St. Theresa of Avila received not the wounds in hands and feet, but the so-called “assault of the Cherub “ (as St. Francis) also called “transreverberation “ that is the visit of an angel that pierced his heart.  
This way it appears in the beautiful painting by Peter Van Lindt entitled “Transit of St. Teresa of Avila”.A saint of stigmata was also St. Frances Roman, a great lady, who scarified her vocation for marriage and leaded an ascetic life. St. Rita from Cascia, for example, received a variant of stigmata, she was enraptured and a thorn detached from the crown of Christ and stuck in her brow, and the wound never healed.  

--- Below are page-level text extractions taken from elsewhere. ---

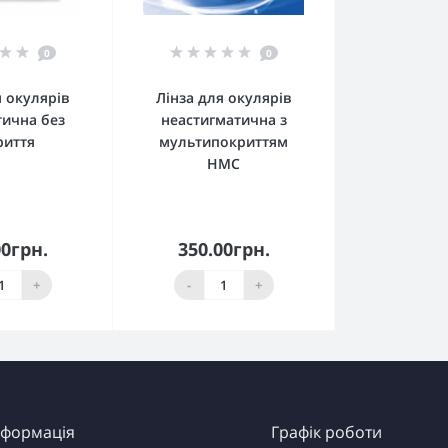
0
0
я окулярів
Лінза для окулярів
тична без
неастигматична з
риття
мультипокриттям
HMC
00грн.
350.00грн.
кошика
До кошика
+
-
+
нформація
Графік роботи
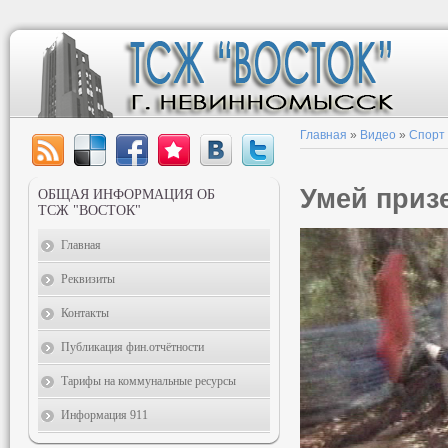
Главная
»
Видео
»
Спорт
Умей приз
ОБЩАЯ ИНФОРМАЦИЯ ОБ
ТСЖ "ВОСТОК"
Главная
Реквизиты
Контакты
Публикация фин.отчётности
Тарифы на коммунальные ресурсы
Информация 911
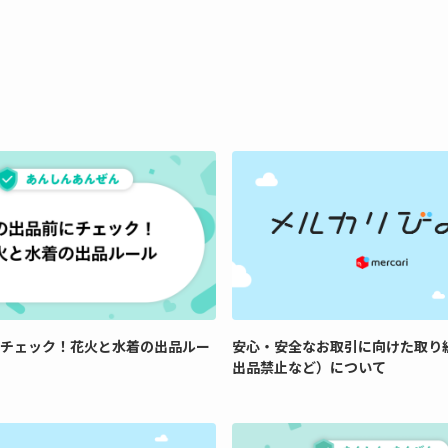
チェック！花火と水着の出品ルー
安心・安全なお取引に向けた取り
出品禁止など）について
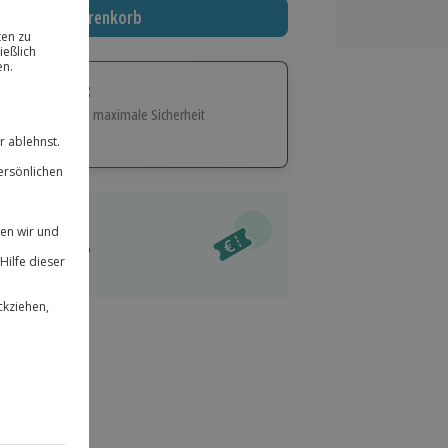
In den Warenkorb
tige Geschenk:
e Flexibilität und maximale Sicherheit
hl
bnisse.
ität
l verfügbar
 für alle Erlebnisse einlösbar.
im Warenkorb
herheit
r an
& verlängerbar.
52
°P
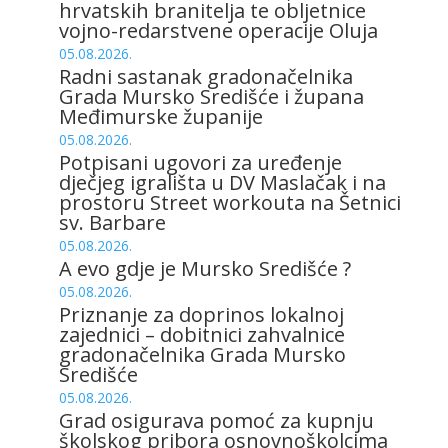
hrvatskih branitelja te obljetnice
vojno-redarstvene operacije Oluja
05.08.2026.
Radni sastanak gradonačelnika
Grada Mursko Središće i župana
Međimurske županije
05.08.2026.
Potpisani ugovori za uređenje
dječjeg igrališta u DV Maslačak i na
prostoru Street workouta na Šetnici
sv. Barbare
05.08.2026.
A evo gdje je Mursko Središće ?
05.08.2026.
Priznanje za doprinos lokalnoj
zajednici – dobitnici zahvalnice
gradonačelnika Grada Mursko
Središće
05.08.2026.
Grad osigurava pomoć za kupnju
školskog pribora osnovnoškolcima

St. Catherine from Siena received the stigmata in 1630 and a Dominican pope allowed the order the saint belonged to a day in honour of the received stigmata. She imitated Christ in life and dead: she died when she was 33 years old.  
A very beautiful “Ancona of the stigmata of St. Catherine “ by Domenico Beccafumi (Fig. 4) , pictures her in the act of the miracle that later was object of a enduring controversy by Church and special between the Franciscan and Dominicans Order.